And also in ovsnode02:

ovsnode02# lxc-create-f ./container-template.lxc -n node02c01 -t ubuntu
ovsnode02# lxc-start -dn node02c01
ovsnode02# lxc-create-f ./container-template.lxc -n node02c02 -t ubuntu
ovsnode02# lxc-start -dn node02c02

If you followed my steps, the containers will not have any IP address. This is because you do not have any dhcp server and the containers do not have static IP addresses. And that is what we are going to do now.

We are setting the IP addresses 192.168.1.11 and 192.168.1.21 to node01c01 and node0201 respetively. In order to do so, we have to issue these two commands (each of them in the corresponding node):

ovsnode01# lxc-attach -n node01c01 -- ip addr add 192.168.1.11/24 dev eth0
ovsnode01# lxc-attach -n node01c02 -- ip addr add 192.168.1.12/24 dev eth0

You need to configure the containers in ovsnode02 too:

ovsnode02# lxc-attach -n node02c01 -- ip addr add 192.168.1.21/24 dev eth0
ovsnode02# lxc-attach -n node02c02 -- ip addr add 192.168.1.22/24 dev eth0

Making connections

At this point, you should be able to connect between the containers in the same node: between node01c01 and node01c02, and between node02c01 and node02c02. But not between containers in different nodes.

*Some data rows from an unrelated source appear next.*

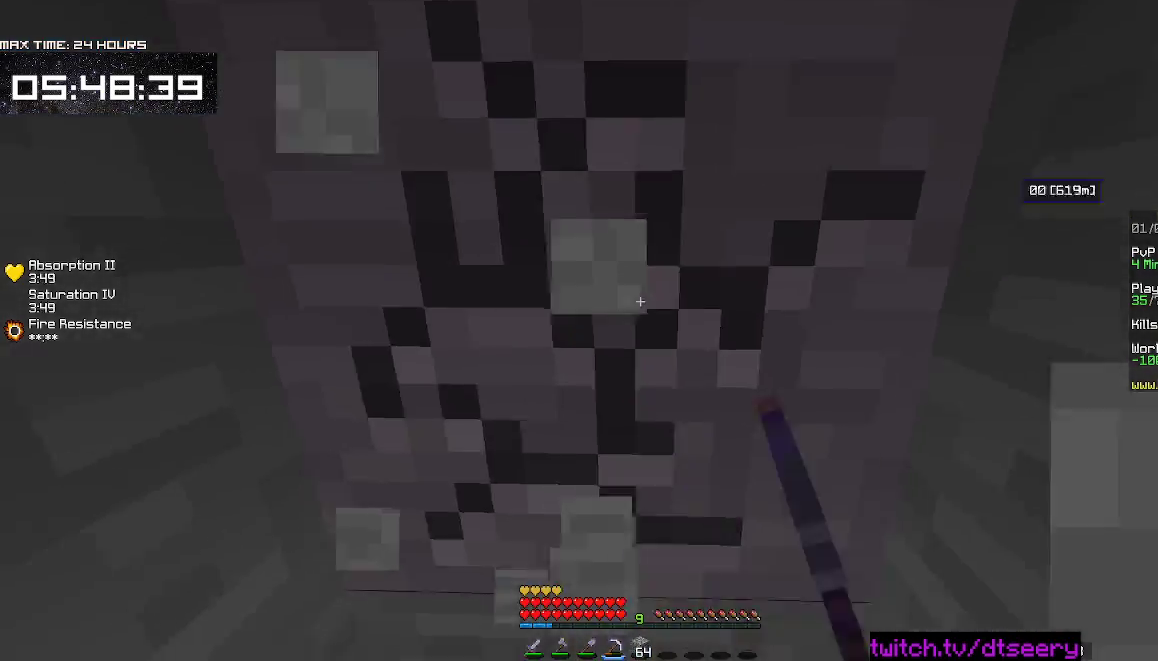
{"keys": [], "mouse": ["left", "right"], "events": [[367, "s", "up"]]}
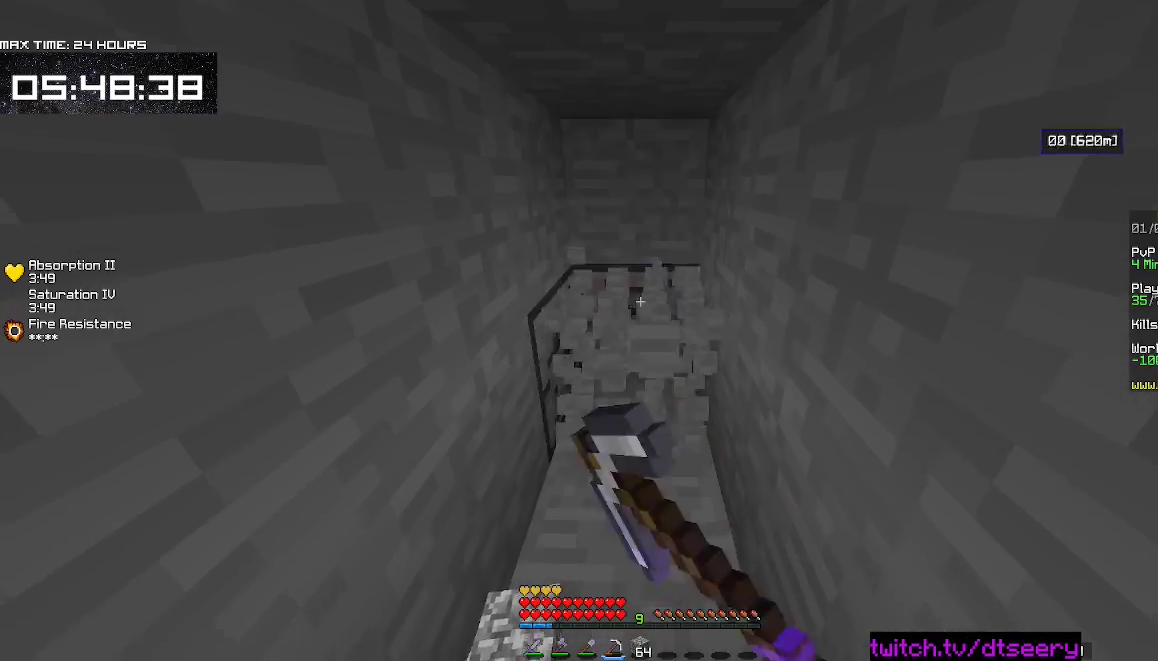
{"keys": ["w"], "mouse": ["left", "right"], "events": [[17, "w", "down"]]}
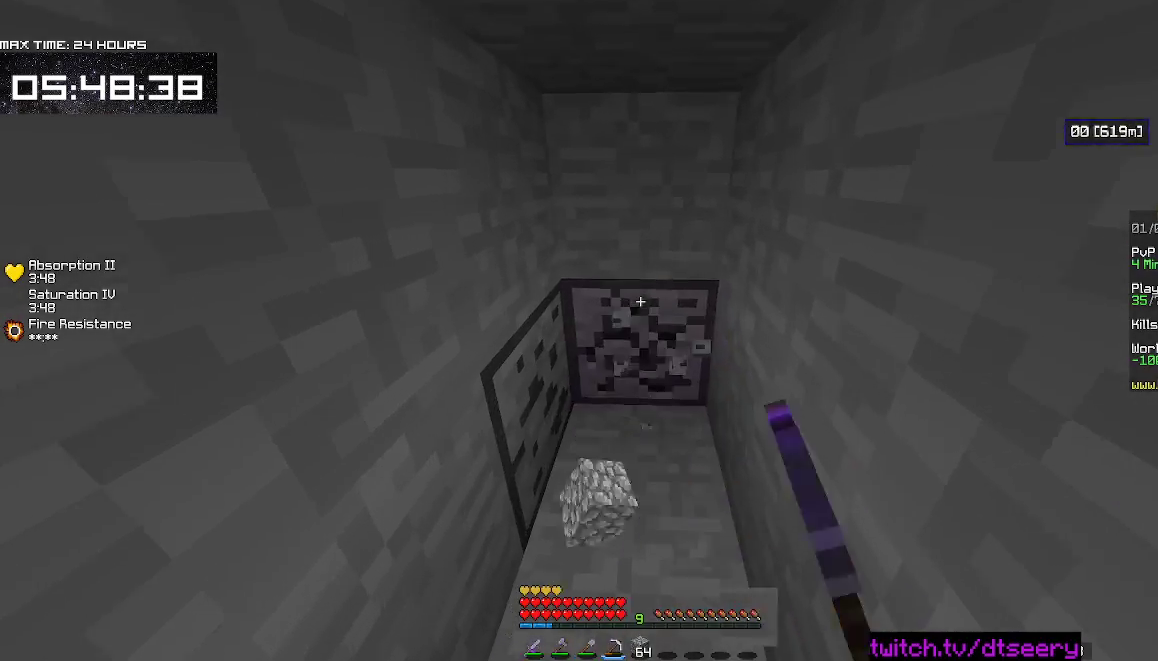
{"keys": ["w"], "mouse": ["left", "right"], "events": []}
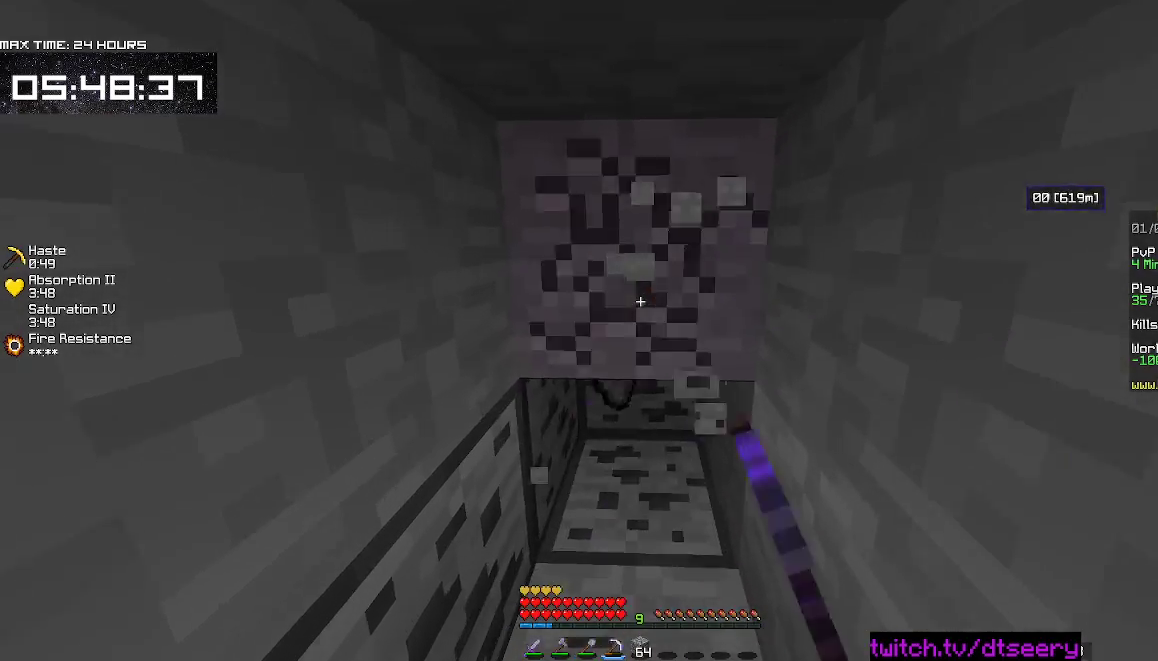
{"keys": ["w"], "mouse": ["left", "right"], "events": []}
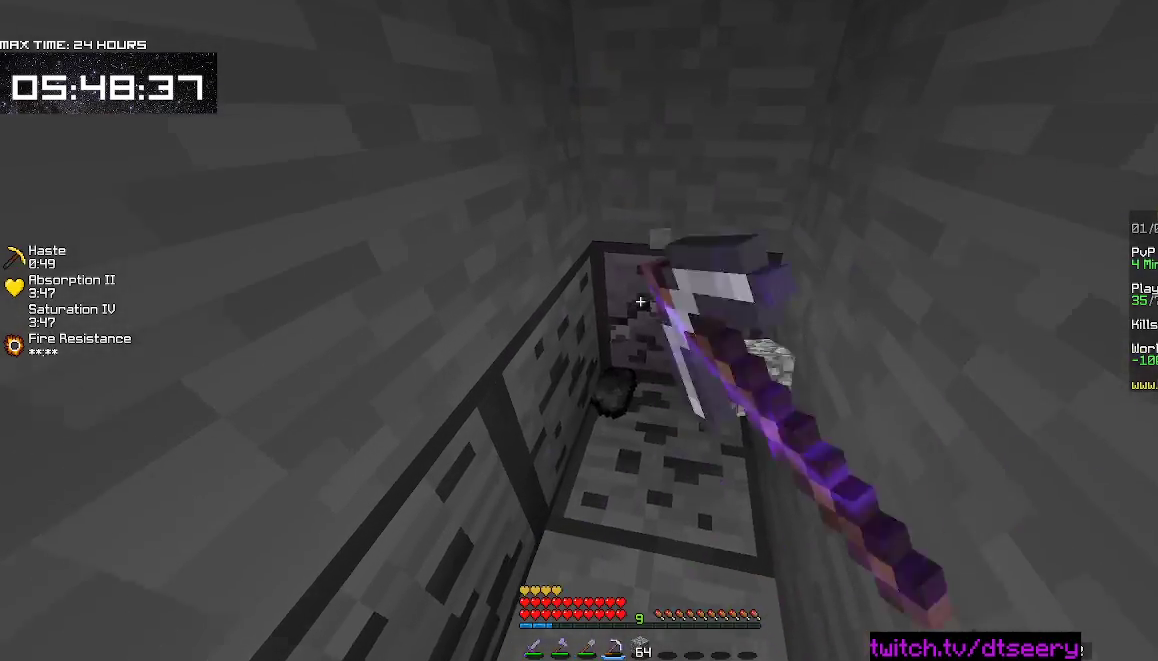
{"keys": ["w"], "mouse": ["left", "right"], "events": [[84, "d", "down"], [284, "d", "up"]]}
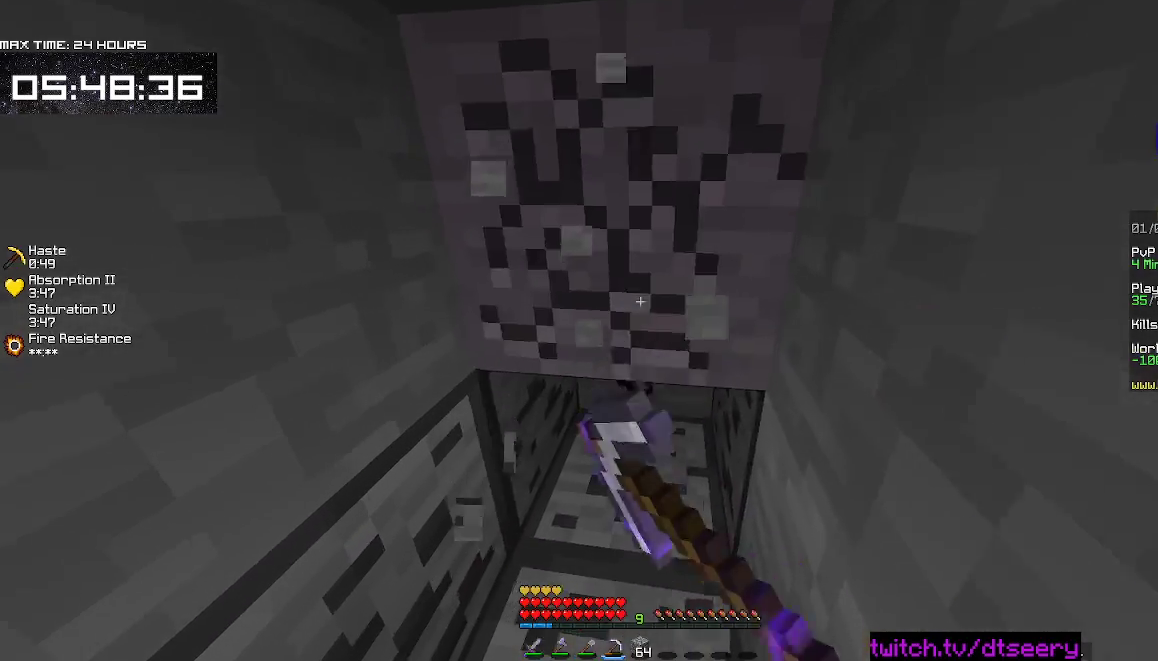
{"keys": ["d"], "mouse": ["left", "right"], "events": [[67, "w", "up"], [217, "s", "down"], [250, "a", "down"], [450, "a", "up"], [450, "d", "down"], [450, "s", "up"]]}
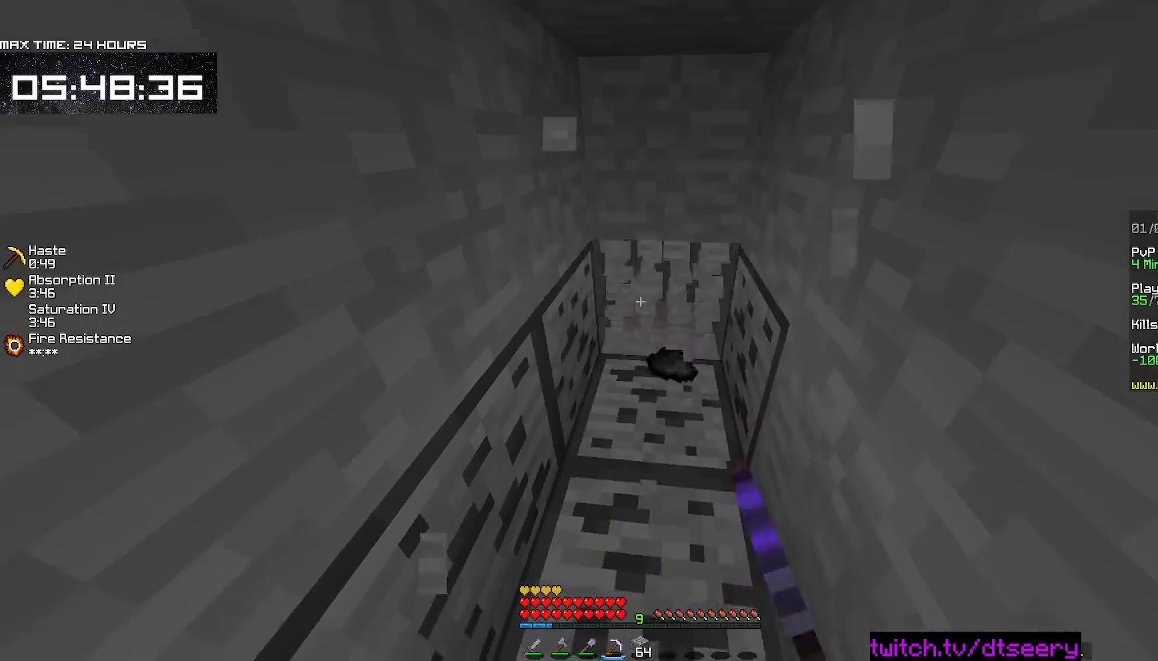
{"keys": ["w"], "mouse": ["left", "right"], "events": [[67, "d", "up"], [100, "w", "down"]]}
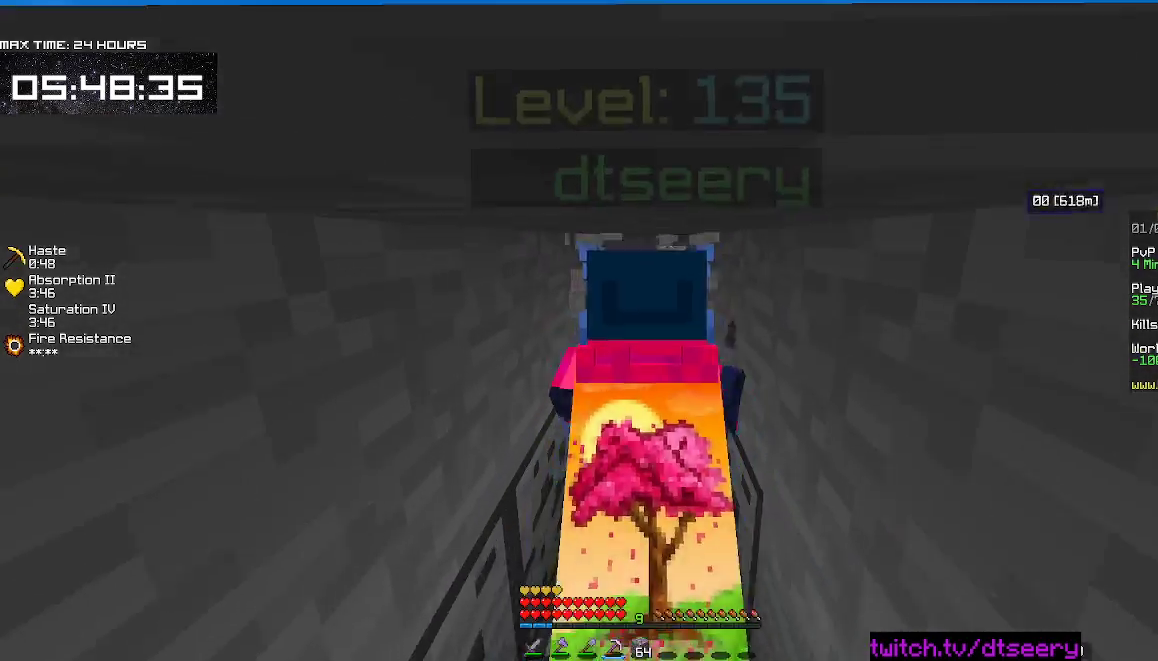
{"keys": ["s"], "mouse": ["left", "right"], "events": [[134, "w", "up"], [234, "s", "down"]]}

ovsnode01# lxc-attach -n node01c01 -- ping 192.168.1.11 -c3
PING 192.168.1.11 (192.168.1.11) 56(84) bytes of data.
64 bytes from 192.168.1.11: icmp_seq=1 ttl=64 time=0.136 ms
64 bytes from 192.168.1.11: icmp_seq=2 ttl=64 time=0.051 ms
64 bytes from 192.168.1.11: icmp_seq=3 ttl=64 time=0.055 ms
ovsnode01# lxc-attach -n node01c01 -- ping 192.168.1.21 -c3
PING 192.168.1.21 (192.168.1.21) 56(84) bytes of data.
From 192.168.1.11 icmp_seq=1 Destination Host Unreachable
From 192.168.1.11 icmp_seq=2 Destination Host Unreachable
From 192.168.1.11 icmp_seq=3 Destination Host Unreachable

This is because br-cont0 is somehow a classic “network hub”, in which all the traffic can be listened by all the devices in it. So the containers in the same bridge are in the same LAN (in the same cable, indeed). But there is no connection between the hubs, and we will make it using Open vSwitch.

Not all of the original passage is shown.